[Stored items]
•••••

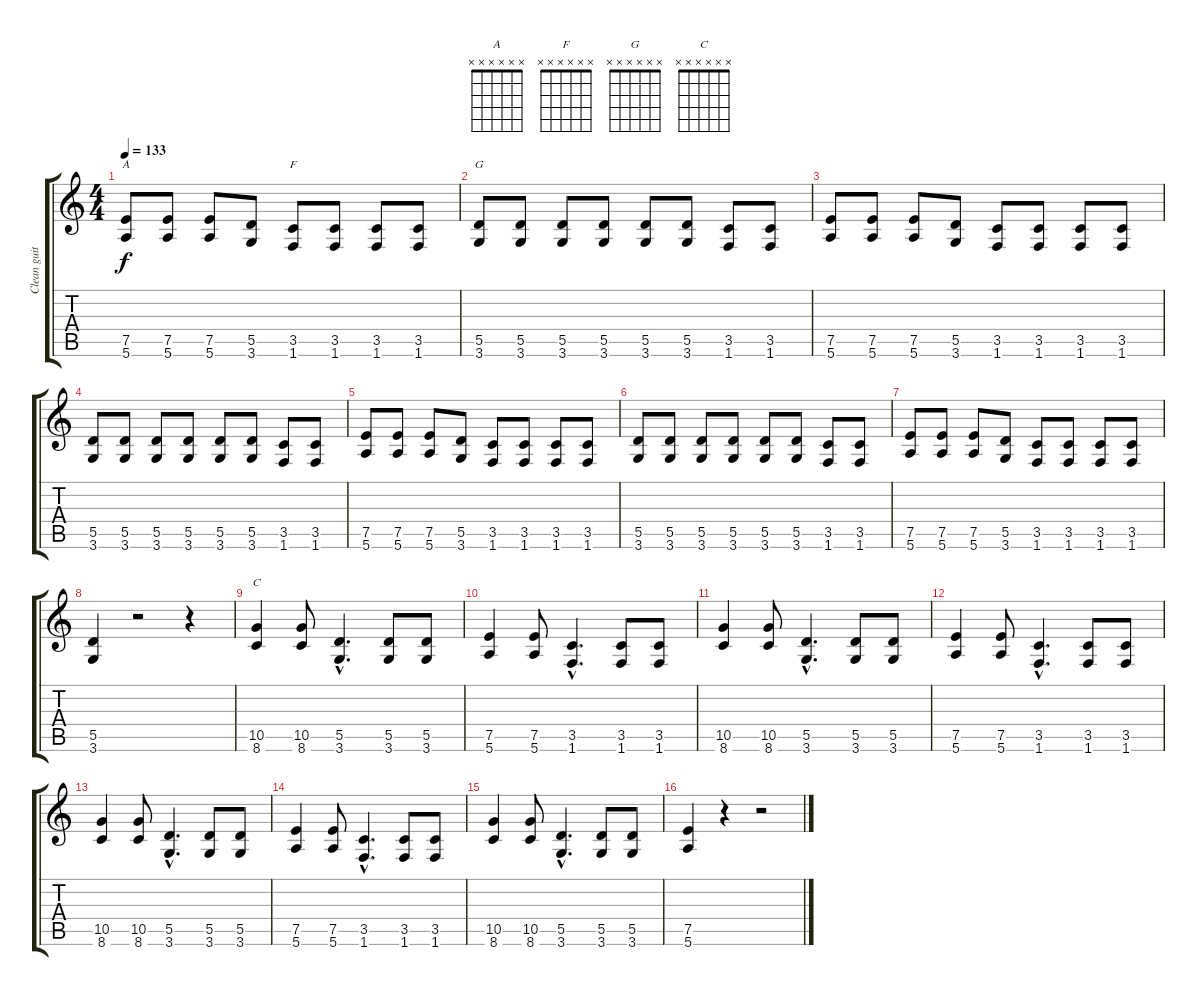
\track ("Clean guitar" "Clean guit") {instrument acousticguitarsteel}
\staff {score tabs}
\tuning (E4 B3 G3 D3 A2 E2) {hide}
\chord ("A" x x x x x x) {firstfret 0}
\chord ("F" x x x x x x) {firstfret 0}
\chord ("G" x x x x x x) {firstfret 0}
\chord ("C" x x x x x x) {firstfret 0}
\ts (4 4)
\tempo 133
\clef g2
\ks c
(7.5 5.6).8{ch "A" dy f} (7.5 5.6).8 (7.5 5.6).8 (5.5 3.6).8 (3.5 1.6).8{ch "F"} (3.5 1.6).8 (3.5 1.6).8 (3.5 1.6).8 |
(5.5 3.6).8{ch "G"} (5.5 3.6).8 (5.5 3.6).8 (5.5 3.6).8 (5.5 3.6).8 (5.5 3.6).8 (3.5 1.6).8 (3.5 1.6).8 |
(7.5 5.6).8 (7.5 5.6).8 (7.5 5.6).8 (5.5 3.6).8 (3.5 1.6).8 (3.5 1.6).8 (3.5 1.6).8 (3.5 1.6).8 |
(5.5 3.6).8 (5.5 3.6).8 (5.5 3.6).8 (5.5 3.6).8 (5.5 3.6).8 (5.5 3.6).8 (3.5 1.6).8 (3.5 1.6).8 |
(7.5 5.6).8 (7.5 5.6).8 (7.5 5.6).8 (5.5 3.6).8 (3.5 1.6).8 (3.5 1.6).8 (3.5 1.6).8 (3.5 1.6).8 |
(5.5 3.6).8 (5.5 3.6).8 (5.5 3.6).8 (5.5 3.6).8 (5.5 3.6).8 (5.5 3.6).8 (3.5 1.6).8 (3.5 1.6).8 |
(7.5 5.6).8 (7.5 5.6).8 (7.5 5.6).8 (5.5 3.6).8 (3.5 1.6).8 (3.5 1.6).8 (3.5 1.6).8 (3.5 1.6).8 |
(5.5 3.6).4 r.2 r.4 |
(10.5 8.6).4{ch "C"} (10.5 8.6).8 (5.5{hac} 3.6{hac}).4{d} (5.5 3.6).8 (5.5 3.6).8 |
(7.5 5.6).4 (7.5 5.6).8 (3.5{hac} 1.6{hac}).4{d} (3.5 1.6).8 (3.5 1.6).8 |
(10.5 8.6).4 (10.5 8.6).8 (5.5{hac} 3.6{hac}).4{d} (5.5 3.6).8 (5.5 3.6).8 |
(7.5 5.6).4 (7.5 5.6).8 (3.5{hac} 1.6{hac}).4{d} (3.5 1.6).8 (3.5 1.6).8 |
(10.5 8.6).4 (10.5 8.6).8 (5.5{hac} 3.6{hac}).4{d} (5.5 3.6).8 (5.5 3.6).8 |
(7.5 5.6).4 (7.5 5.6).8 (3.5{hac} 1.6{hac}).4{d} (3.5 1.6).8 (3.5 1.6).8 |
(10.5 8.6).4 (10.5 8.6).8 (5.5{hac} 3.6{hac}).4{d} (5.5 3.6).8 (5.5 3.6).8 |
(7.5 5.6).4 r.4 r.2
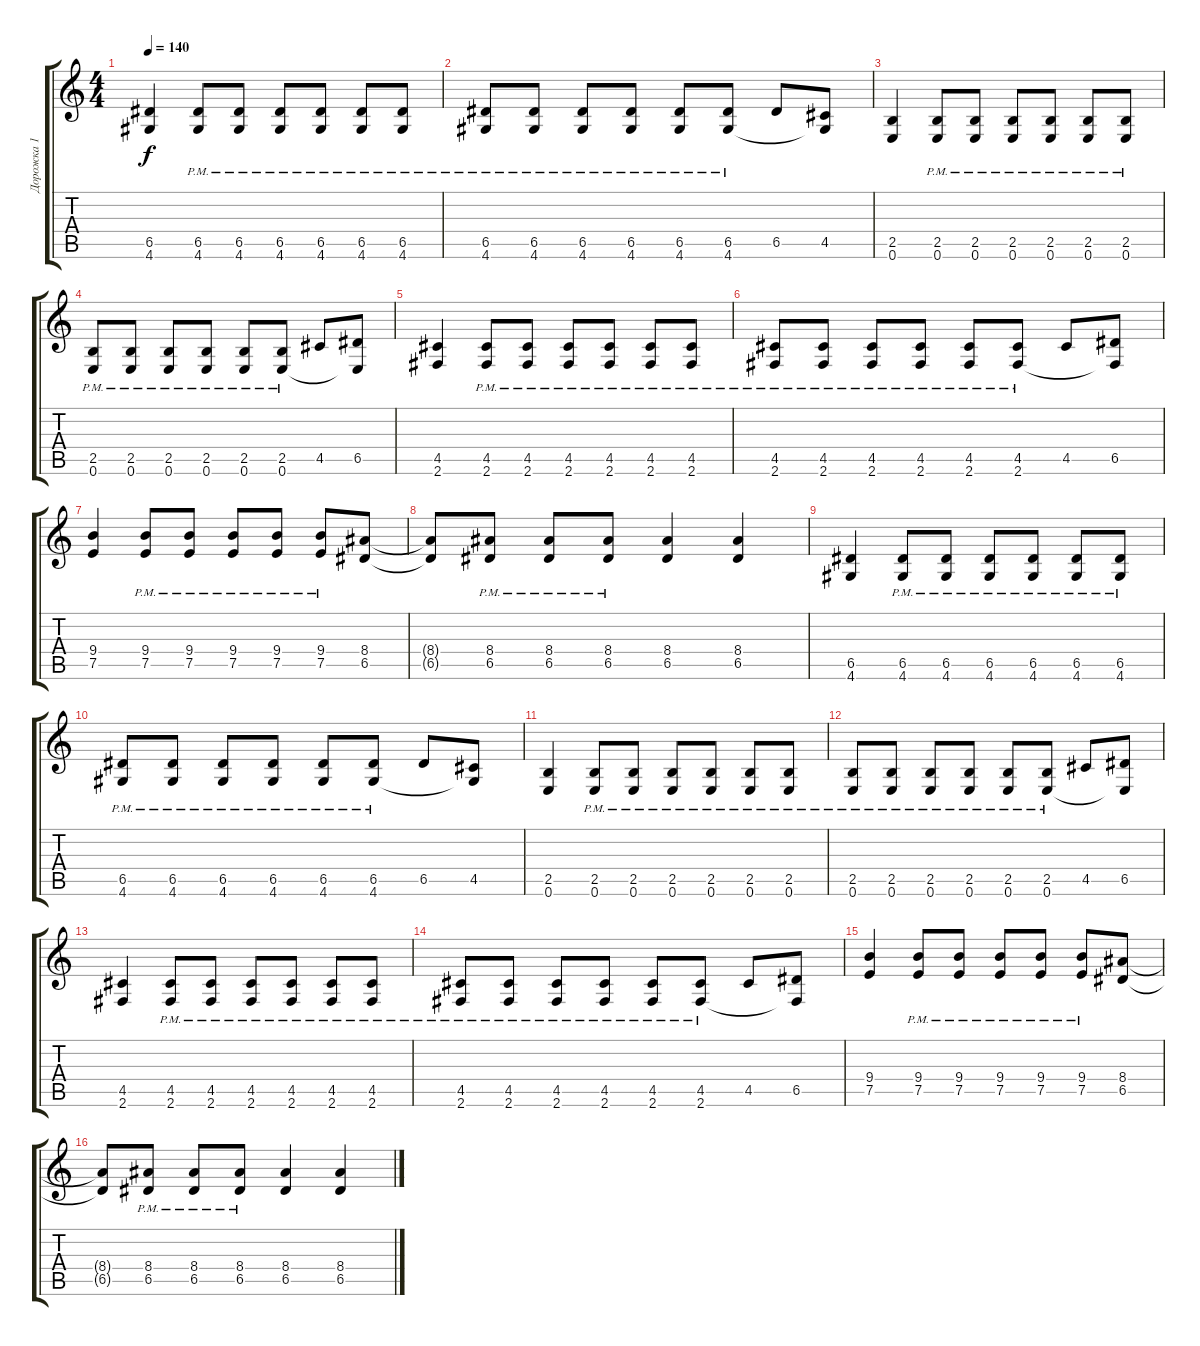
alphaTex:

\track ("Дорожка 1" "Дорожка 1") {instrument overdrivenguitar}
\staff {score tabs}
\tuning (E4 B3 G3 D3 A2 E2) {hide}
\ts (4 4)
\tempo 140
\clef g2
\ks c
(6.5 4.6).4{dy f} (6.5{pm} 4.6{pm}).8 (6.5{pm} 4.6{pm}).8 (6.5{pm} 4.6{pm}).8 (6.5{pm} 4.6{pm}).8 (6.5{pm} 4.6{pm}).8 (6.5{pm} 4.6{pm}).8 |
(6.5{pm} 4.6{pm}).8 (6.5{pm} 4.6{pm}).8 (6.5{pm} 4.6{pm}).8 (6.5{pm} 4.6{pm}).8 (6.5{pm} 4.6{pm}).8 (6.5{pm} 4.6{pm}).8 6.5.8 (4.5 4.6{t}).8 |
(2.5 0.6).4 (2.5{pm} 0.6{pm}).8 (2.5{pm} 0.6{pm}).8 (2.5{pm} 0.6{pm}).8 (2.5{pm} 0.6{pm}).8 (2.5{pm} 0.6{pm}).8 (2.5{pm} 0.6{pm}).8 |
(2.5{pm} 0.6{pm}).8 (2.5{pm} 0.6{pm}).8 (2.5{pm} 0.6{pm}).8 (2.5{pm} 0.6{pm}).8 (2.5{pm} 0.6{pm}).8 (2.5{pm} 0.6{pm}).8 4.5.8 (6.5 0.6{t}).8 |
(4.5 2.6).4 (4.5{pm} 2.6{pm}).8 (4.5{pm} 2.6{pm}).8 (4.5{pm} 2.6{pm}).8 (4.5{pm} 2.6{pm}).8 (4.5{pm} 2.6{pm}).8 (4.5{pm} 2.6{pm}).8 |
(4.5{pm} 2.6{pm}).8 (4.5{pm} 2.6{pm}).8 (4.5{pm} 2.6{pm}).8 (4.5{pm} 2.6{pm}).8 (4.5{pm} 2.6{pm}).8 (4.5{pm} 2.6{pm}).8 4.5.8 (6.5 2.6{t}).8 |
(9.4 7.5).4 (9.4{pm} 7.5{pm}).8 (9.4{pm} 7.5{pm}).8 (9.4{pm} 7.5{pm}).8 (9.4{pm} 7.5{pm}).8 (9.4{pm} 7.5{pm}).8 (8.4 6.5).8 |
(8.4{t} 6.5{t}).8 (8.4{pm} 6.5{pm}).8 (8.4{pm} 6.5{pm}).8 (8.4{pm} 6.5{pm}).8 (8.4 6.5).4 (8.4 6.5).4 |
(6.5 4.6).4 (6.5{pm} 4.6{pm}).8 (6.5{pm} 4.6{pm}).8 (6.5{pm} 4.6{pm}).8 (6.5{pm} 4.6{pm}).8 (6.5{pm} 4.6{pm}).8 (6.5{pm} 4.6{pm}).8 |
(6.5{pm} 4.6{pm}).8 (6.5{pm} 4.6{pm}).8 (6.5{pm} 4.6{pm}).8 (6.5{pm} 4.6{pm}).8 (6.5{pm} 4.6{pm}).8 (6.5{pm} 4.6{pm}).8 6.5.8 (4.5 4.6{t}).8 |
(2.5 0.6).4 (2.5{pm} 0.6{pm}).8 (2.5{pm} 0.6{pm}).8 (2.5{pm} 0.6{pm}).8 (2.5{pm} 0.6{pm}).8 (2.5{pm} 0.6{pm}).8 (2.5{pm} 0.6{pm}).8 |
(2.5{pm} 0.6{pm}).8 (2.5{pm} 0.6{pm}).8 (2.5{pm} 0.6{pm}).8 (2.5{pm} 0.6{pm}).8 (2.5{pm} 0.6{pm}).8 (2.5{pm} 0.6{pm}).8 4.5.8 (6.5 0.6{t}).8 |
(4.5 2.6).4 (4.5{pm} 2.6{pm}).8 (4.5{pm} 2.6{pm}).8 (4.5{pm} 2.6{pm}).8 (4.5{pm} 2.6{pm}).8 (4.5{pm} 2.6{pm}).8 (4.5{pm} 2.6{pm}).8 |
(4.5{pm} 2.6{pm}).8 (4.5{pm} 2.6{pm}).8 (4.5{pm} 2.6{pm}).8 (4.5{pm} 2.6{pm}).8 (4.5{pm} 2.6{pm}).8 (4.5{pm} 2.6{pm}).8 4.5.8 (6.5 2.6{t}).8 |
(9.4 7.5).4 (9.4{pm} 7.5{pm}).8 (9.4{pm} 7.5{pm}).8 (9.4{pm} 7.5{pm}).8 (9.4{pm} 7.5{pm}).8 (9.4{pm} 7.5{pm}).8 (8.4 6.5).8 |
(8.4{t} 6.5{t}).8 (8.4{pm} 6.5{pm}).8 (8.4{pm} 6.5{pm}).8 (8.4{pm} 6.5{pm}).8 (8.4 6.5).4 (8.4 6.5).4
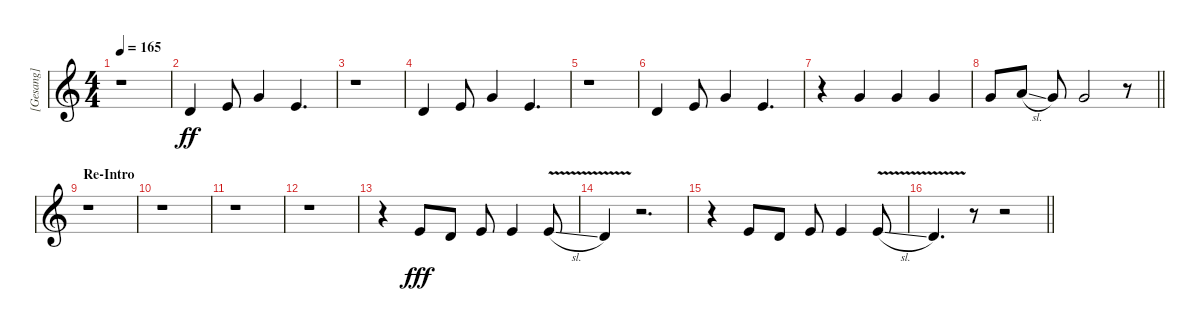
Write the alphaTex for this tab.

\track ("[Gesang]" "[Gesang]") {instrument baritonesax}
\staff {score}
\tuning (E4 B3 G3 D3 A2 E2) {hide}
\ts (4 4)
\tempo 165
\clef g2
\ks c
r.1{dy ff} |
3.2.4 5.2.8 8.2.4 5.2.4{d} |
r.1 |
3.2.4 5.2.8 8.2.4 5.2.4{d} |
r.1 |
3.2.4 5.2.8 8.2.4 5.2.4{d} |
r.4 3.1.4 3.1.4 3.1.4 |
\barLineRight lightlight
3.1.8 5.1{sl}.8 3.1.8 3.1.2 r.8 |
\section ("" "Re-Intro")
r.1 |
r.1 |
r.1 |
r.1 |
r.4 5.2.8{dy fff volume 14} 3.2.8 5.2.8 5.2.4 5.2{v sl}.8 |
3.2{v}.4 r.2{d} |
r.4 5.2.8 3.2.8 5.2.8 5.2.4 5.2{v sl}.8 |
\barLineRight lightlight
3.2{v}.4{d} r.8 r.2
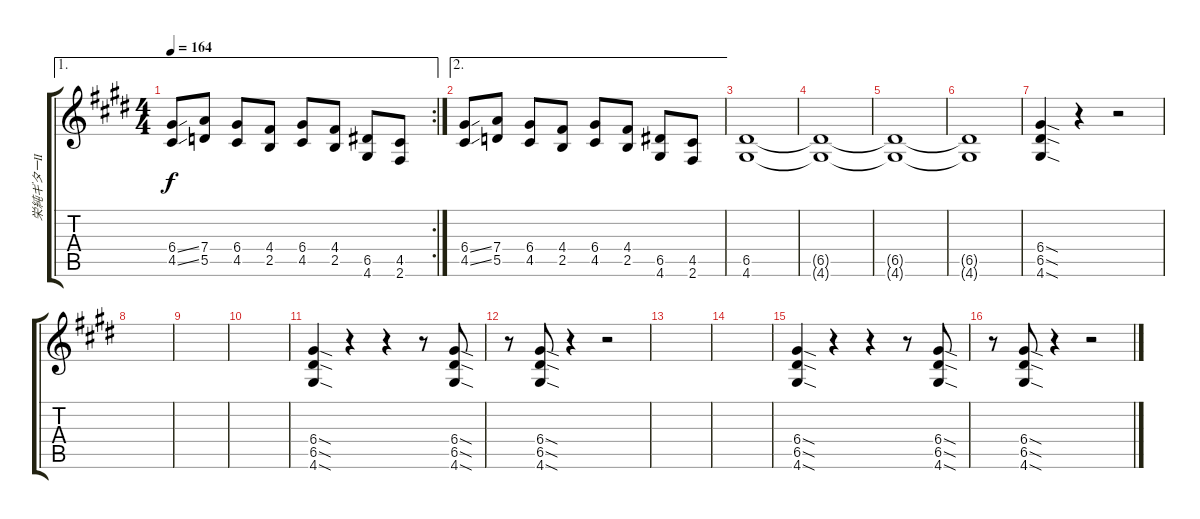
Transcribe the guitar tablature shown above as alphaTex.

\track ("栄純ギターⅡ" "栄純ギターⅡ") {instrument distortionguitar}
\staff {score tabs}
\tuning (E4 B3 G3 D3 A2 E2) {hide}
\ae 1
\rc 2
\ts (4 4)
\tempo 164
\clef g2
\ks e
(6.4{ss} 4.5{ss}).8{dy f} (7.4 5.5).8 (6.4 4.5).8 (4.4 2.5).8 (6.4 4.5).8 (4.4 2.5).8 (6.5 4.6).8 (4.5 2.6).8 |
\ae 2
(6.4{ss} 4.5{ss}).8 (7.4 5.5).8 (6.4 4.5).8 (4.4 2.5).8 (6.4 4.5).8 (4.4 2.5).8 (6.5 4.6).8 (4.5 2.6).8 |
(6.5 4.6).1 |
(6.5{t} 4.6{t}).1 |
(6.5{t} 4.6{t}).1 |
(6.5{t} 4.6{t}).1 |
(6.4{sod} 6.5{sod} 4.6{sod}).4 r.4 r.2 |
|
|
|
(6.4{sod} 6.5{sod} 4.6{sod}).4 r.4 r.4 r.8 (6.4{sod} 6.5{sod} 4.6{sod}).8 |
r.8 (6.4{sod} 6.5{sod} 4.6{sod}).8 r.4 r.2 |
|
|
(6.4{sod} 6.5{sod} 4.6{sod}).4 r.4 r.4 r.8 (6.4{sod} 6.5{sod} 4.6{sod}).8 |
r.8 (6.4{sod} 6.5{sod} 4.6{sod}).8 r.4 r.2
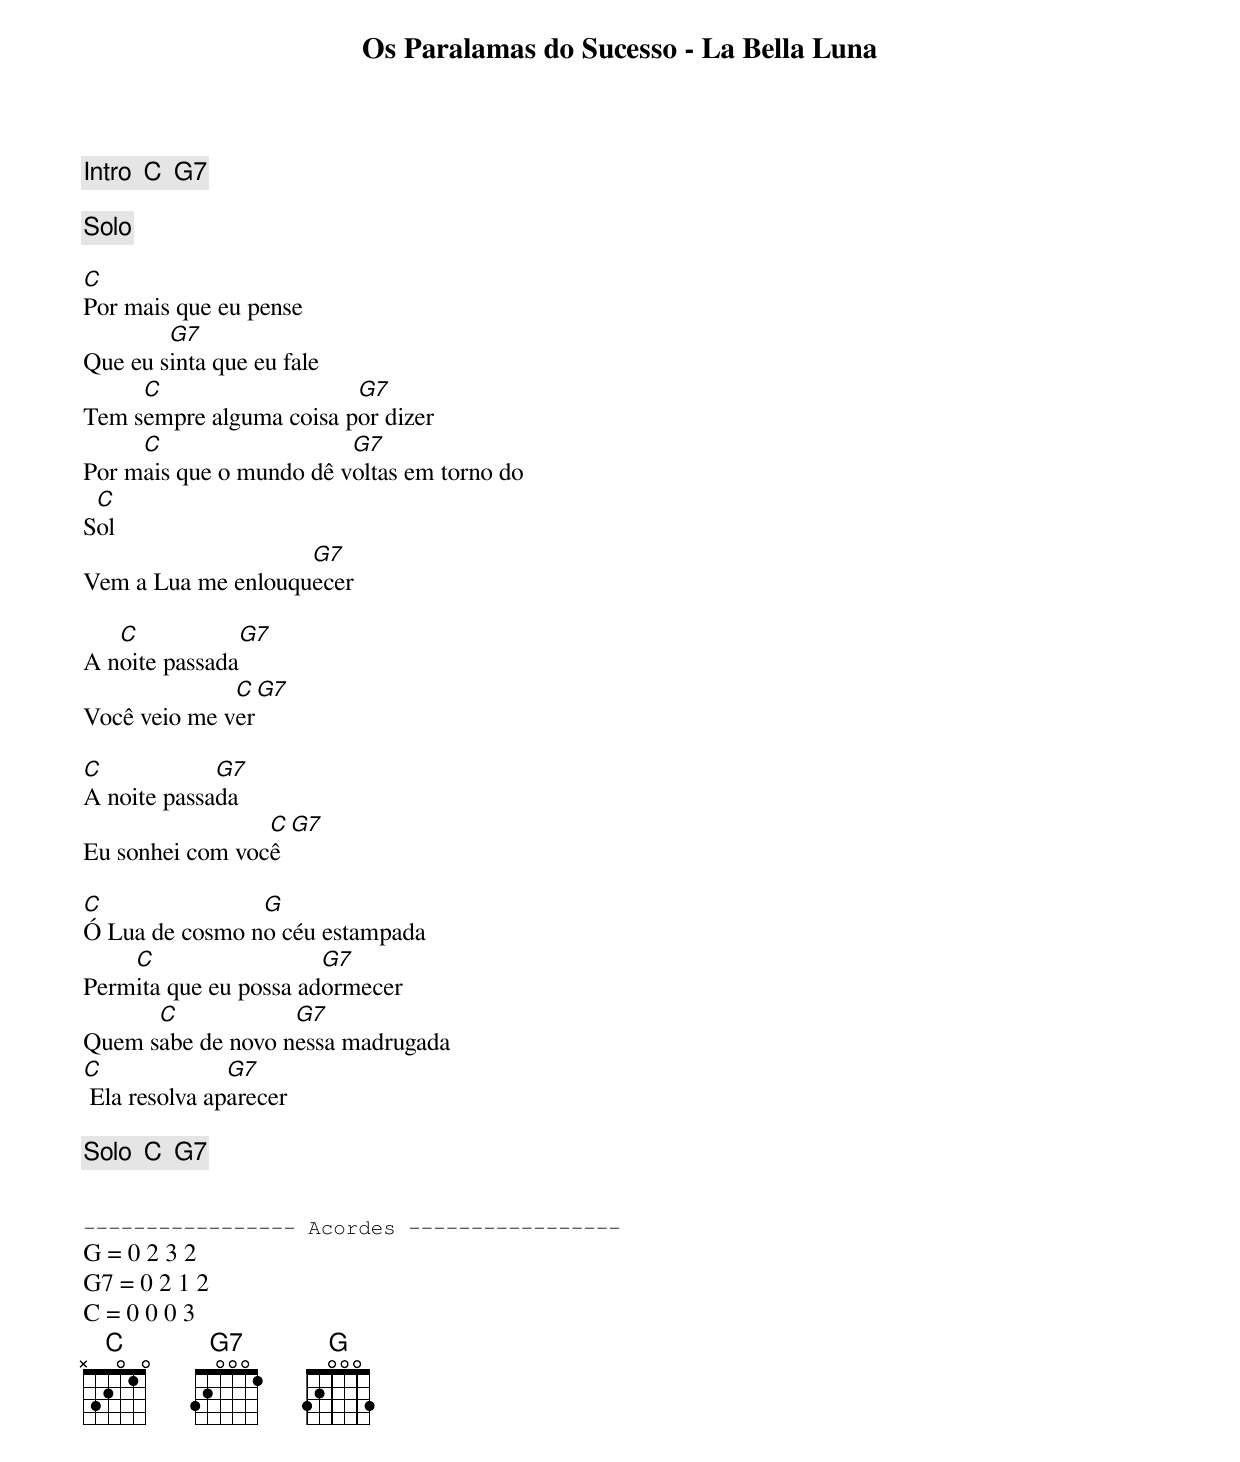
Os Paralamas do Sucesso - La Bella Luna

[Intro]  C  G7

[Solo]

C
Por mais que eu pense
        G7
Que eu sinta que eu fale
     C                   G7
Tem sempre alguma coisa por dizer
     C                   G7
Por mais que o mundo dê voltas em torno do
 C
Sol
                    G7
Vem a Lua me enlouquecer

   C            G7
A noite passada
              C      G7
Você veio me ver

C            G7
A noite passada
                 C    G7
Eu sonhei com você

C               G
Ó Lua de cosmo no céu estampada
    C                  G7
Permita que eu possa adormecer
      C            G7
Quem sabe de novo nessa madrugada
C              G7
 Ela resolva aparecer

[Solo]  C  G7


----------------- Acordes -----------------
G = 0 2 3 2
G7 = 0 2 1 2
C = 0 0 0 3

•••••

## [Exercise goal]
Give the lines from the one containing "Os Paralamas do Sucesso - La Bella Luna" through the end of the rows as a Markdown table with the columns No. and Line, leaving out blank lines.

## [Task answer]
| No. | Line |
|---|---|
| 1 | Os Paralamas do Sucesso - La Bella Luna |
| 2 | [Intro]  C  G7 |
| 3 | [Solo] |
| 4 | C |
| 5 | Por mais que eu pense |
| 6 |         G7 |
| 7 | Que eu sinta que eu fale |
| 8 |      C                   G7 |
| 9 | Tem sempre alguma coisa por dizer |
| 10 |      C                   G7 |
| 11 | Por mais que o mundo dê voltas em torno do |
| 12 |  C |
| 13 | Sol |
| 14 |                     G7 |
| 15 | Vem a Lua me enlouquecer |
| 16 |    C            G7 |
| 17 | A noite passada |
| 18 |               C      G7 |
| 19 | Você veio me ver |
| 20 | C            G7 |
| 21 | A noite passada |
| 22 |                  C    G7 |
| 23 | Eu sonhei com você |
| 24 | C               G |
| 25 | Ó Lua de cosmo no céu estampada |
| 26 |     C                  G7 |
| 27 | Permita que eu possa adormecer |
| 28 |       C            G7 |
| 29 | Quem sabe de novo nessa madrugada |
| 30 | C              G7 |
| 31 |  Ela resolva aparecer |
| 32 | [Solo]  C  G7 |
| 33 | ----------------- Acordes ----------------- |
| 34 | G = 0 2 3 2 |
| 35 | G7 = 0 2 1 2 |
| 36 | C = 0 0 0 3 |